投資をする際には、どうしてもリターンに目が行ってしまいがちです。そのため、高いリターンには高いリスクがついてくるということをきちんと理解し、資産が目減りする可能性がどれくらいあるか見積もったうえで、どんな状況がきても落ち着いた行動が取れるようにしておくことも重要です。

ローリスクの草食系、ノーリスクの干物系女子が気をつけること

リスクは抑えて安定して運用していきたいという草食系女子や、元本確保型だけでリスクは一切取りたくないという干物系女子もいるでしょう。独身OLや自営業の妻、運用経験がない初心者など、大きなリスクを取りたくない、あまり手間をとりたくないという草食系・干物系女子は、まずターゲットイヤーファンドやバランス型ファンドを活用し、一本で運用をお任せできる投資信託の利用を考えるといいでしょう。

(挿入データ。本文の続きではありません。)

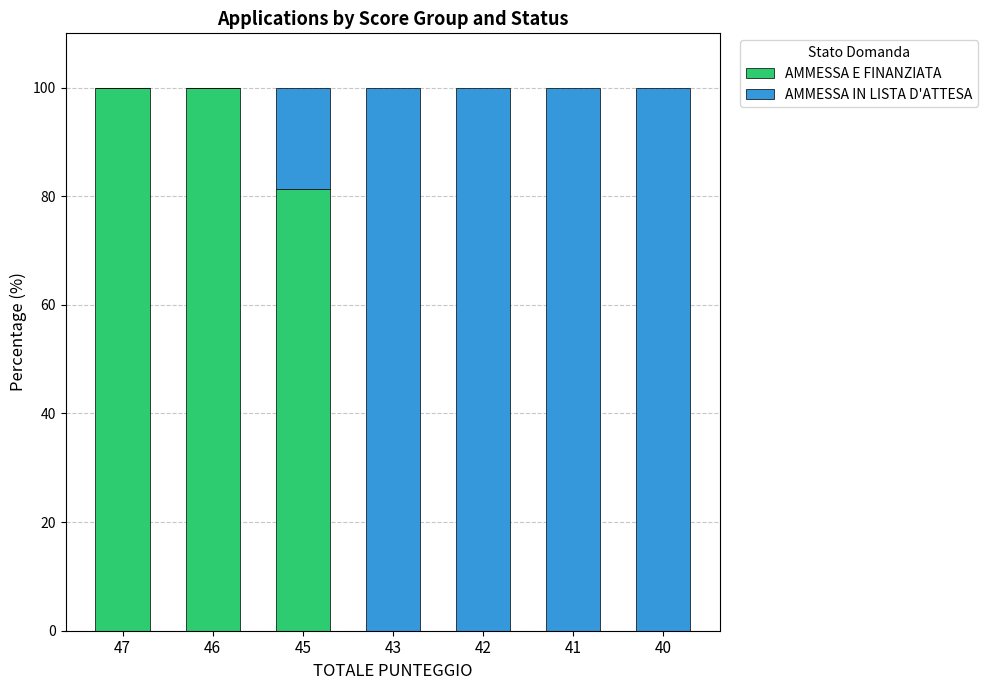

What is the total value across all series at 45?

100.0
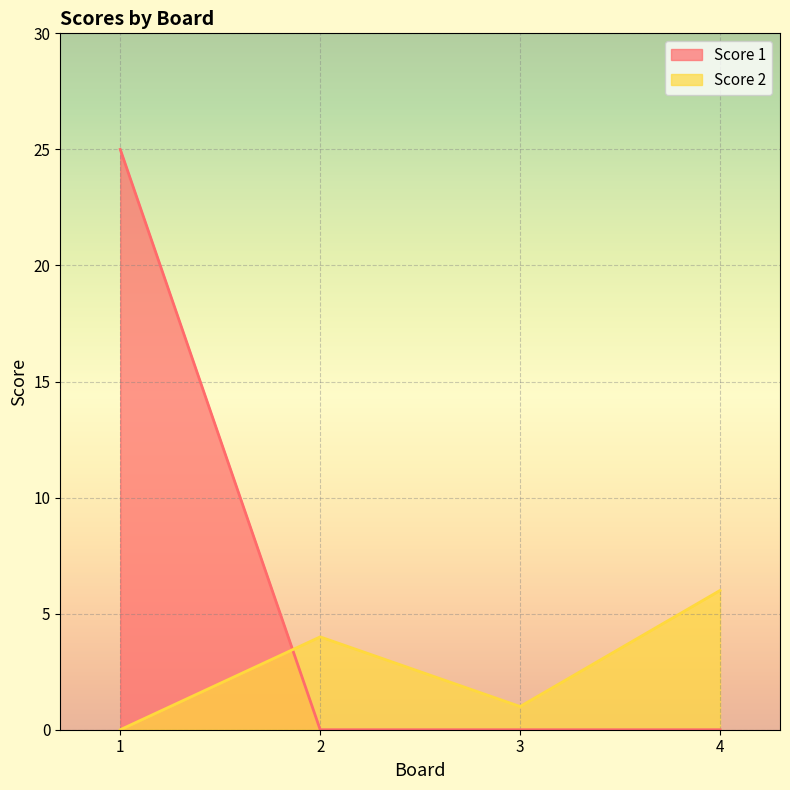

How many data points does each series have?

4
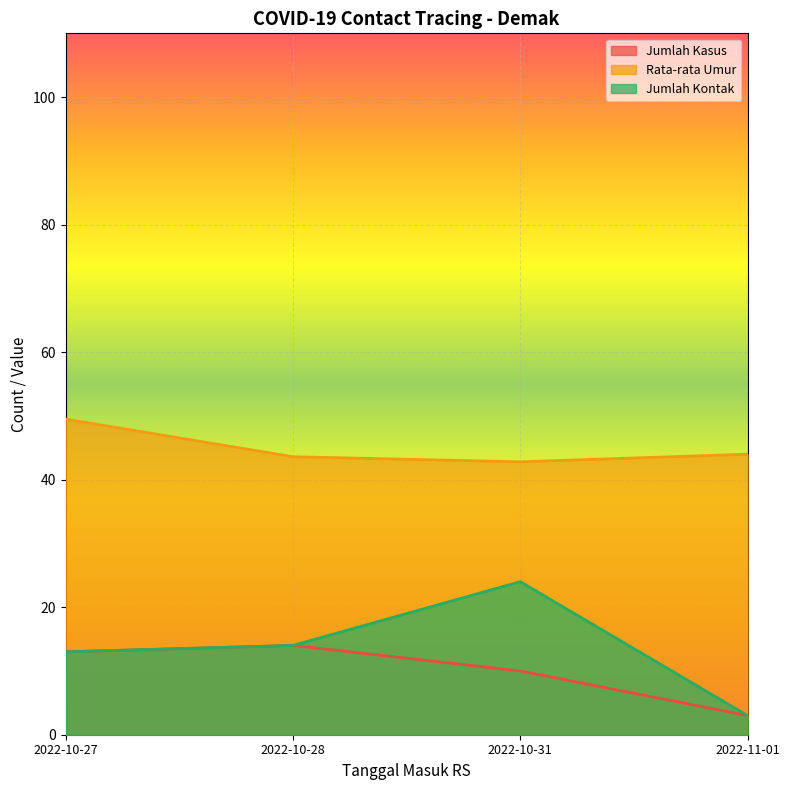

True or false: Rata-rata Umur and Jumlah Kasus cross at least once.

False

ターゲットイヤーファンドとはバランス型ファンドの1種で、ターゲットとなる期限(年)が設定されていて、時間の経過とともに積極的な運用から安定的な運用へ自動的に切り替わっていく投資信託です。いったんファンドを選んでしまえばあとは自動的に資産配分が調整されていくので、投資初心者の方や忙しい会社員の方にもおすすめです。

バランス型ファンドは、複数の投資対象にバランスよく投資し、資産配分の割合も自動的に調節してくれるタイプの商品もあります。そういったバランス型ファンドは自分で資産配分を考えたり、運用実績から見直しを行ったりする必要もないため、初心者でも安心して運用を始めることができます。

干物系女子のように元本確保型100%にすると、運用コストで元本割れしてしまう危険性があります。元本確保型商品の定期預金は金利が低いにも関わらず、iDeCoは口座管理の維持費が最低でも年間2,004円かかります。長期運用すればするほど、年々損が膨らんでしまうので注意しましょう。

このような干物系は、確かにリスクは低いのですが、その分リターンも低く、なかなか元本が増えていかないかもしれません。高いリスクを取ると、せっかく積み立てた資金に損失が出て減ってしまうという心配もありますが、運用期間が長ければ、取り返す時間を確保することができます。

老後の資金を増やすためにも、運用に慣れてきたら、少しずつリスクを取って一歩踏み出してみることも重要です。